Multi-Shooting Differential Dynamic Programming for Hybrid Systems using Analytical Derivatives

TL;DR

This paper advances trajectory optimization for hybrid robotic systems by developing second-order analytical derivatives and a Quasi-Newton approximation, significantly improving convergence speed over traditional methods.

Contribution

It introduces second-order analytical derivatives for contact dynamics and a Quasi-Newton approach, enhancing the efficiency of Multi-Shooting DDP for complex robotic motions.

Findings

Second-order derivatives improve convergence speed.

Quasi-Newton method achieves order-of-magnitude speedups.

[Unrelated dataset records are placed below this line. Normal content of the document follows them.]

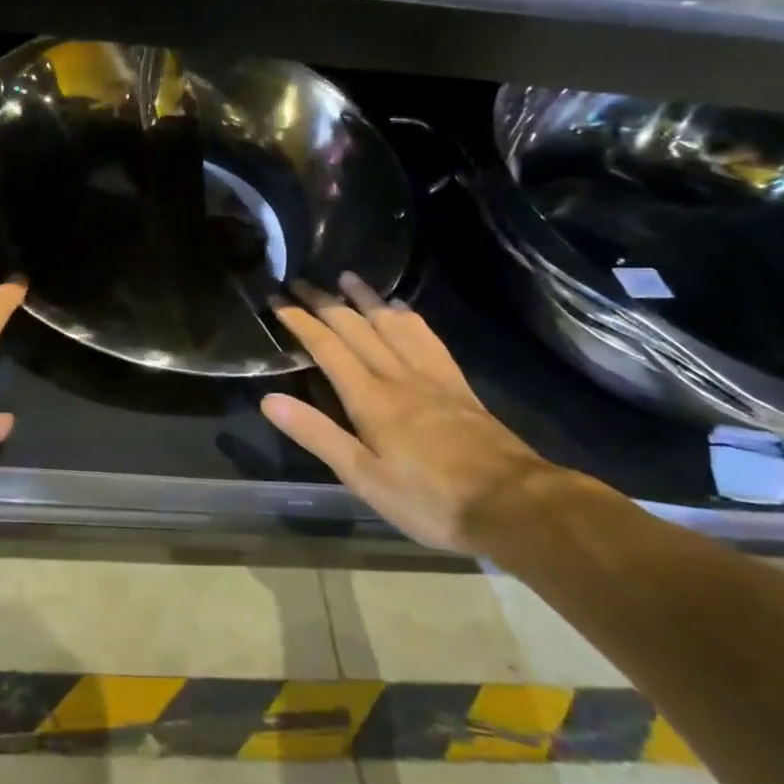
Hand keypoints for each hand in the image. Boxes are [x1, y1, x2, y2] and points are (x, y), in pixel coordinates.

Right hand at [261, 274, 562, 553]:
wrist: (515, 505)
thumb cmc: (430, 500)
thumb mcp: (364, 478)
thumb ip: (317, 435)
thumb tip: (269, 399)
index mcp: (370, 398)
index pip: (327, 347)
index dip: (300, 320)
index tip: (277, 299)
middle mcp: (398, 375)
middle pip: (356, 327)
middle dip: (324, 302)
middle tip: (300, 280)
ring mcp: (431, 376)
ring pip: (392, 324)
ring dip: (366, 298)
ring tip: (347, 277)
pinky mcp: (457, 384)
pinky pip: (427, 338)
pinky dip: (408, 317)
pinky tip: (403, 311)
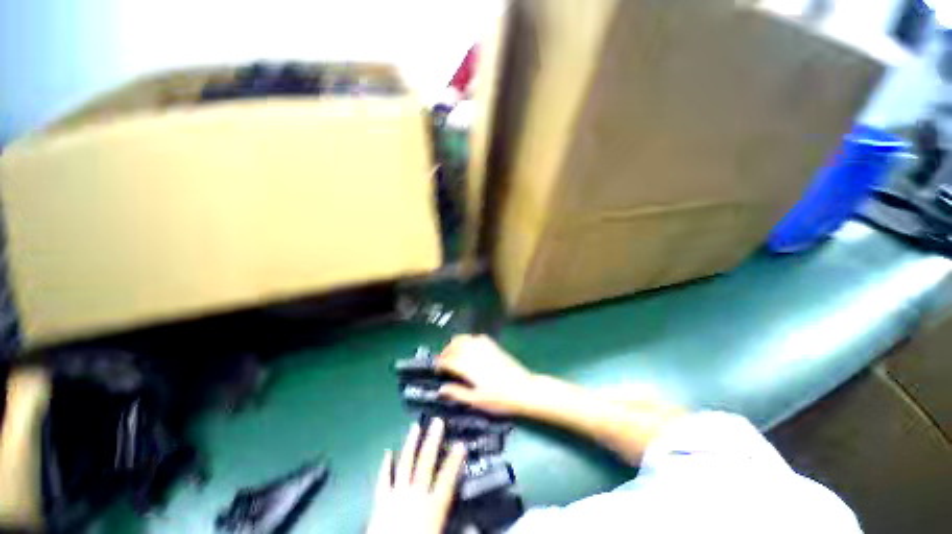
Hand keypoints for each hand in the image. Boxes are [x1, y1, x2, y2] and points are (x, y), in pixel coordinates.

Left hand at [367, 419, 465, 533]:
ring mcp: (396, 496)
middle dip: (432, 440)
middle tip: (437, 421)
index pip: (447, 478)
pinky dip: (385, 465)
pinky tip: (387, 452)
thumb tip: (473, 524)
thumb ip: (458, 529)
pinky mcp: (380, 503)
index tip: (461, 443)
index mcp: (432, 506)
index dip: (455, 460)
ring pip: (405, 464)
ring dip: (411, 444)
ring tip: (415, 426)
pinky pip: (383, 480)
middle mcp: (415, 496)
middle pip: (425, 463)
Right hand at [436, 335, 535, 415]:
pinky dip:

Enhanced trajectory optimization for quadruped gaits.

Abstract

Differential Dynamic Programming (DDP) is a popular technique used to generate motion for dynamic-legged robots in the recent past. However, in most cases, only the first-order partial derivatives of the underlying dynamics are used, resulting in the iLQR approach. Neglecting the second-order terms often slows down the convergence rate compared to full DDP. Multi-Shooting is another popular technique to improve robustness, especially if the dynamics are highly non-linear. In this work, we consider Multi-Shooting DDP for trajectory optimization of a bounding gait for a simplified quadruped model. As the main contribution, we develop Second-Order analytical partial derivatives of the rigid-body contact dynamics, extending our previous results for fixed/floating base models with multi-DoF joints. Finally, we show the benefits of a novel Quasi-Newton method for approximating second-order derivatives of the dynamics, leading to order-of-magnitude speedups in the convergence compared to the full DDP method.